_SUPPLIED RECORDS_.
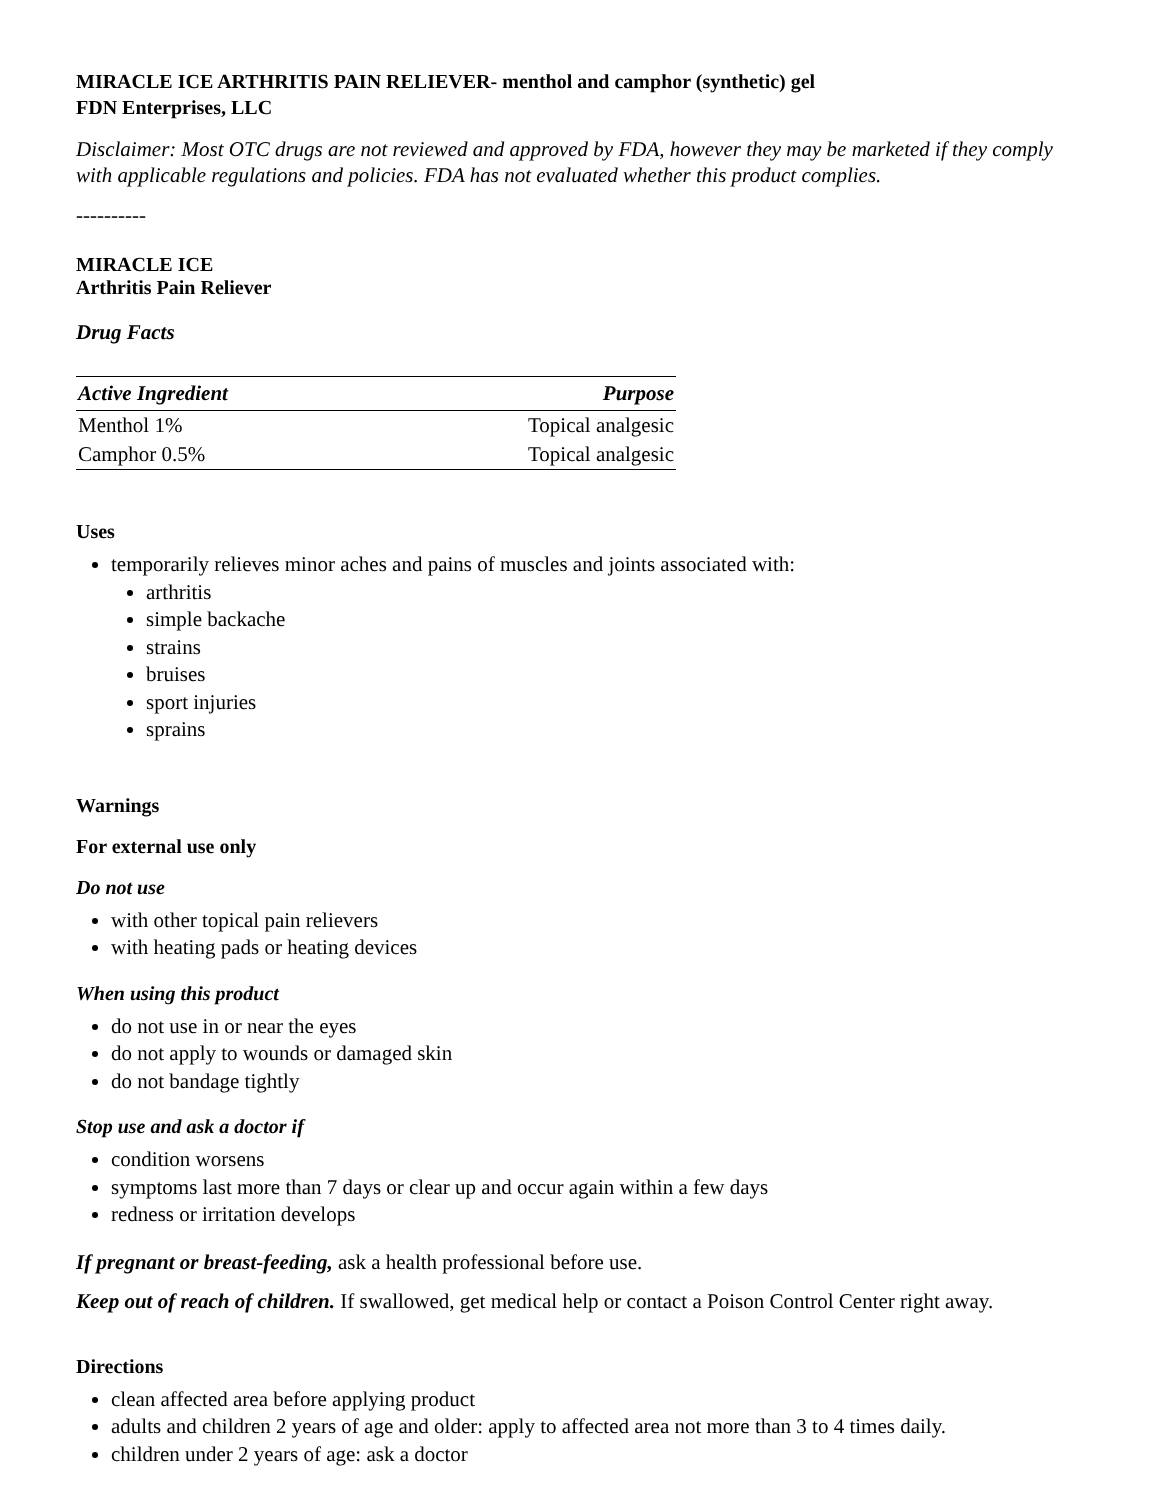MIRACLE ICE ARTHRITIS PAIN RELIEVER- menthol and camphor (synthetic) gel
FDN Enterprises, LLC
Disclaimer: Most OTC drugs are not reviewed and approved by FDA, however they may be marketed if they comply with applicable regulations and policies. FDA has not evaluated whether this product complies.
----------
MIRACLE ICE
Arthritis Pain Reliever
Drug Facts
| Active Ingredient | Purpose |
| --- | --- |
| Menthol 1% | Topical analgesic |
| Camphor 0.5% | Topical analgesic |
Uses
temporarily relieves minor aches and pains of muscles and joints associated with:
arthritis
simple backache
strains
bruises
sport injuries
sprains
Warnings
For external use only
Do not use
with other topical pain relievers
with heating pads or heating devices
When using this product
do not use in or near the eyes
do not apply to wounds or damaged skin
do not bandage tightly
Stop use and ask a doctor if
condition worsens
symptoms last more than 7 days or clear up and occur again within a few days
redness or irritation develops
If pregnant or breast-feeding, ask a health professional before use.
Keep out of reach of children. If swallowed, get medical help or contact a Poison Control Center right away.
Directions
clean affected area before applying product
adults and children 2 years of age and older: apply to affected area not more than 3 to 4 times daily.
children under 2 years of age: ask a doctor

_DIRECTIONS FOR THIS TASK_.
Where a line above includes "children", copy that line.

_SOLUTION TO THE EXERCISE_.
Keep out of reach of children. If swallowed, get medical help or contact a Poison Control Center right away.
adults and children 2 years of age and older: apply to affected area not more than 3 to 4 times daily.
children under 2 years of age: ask a doctor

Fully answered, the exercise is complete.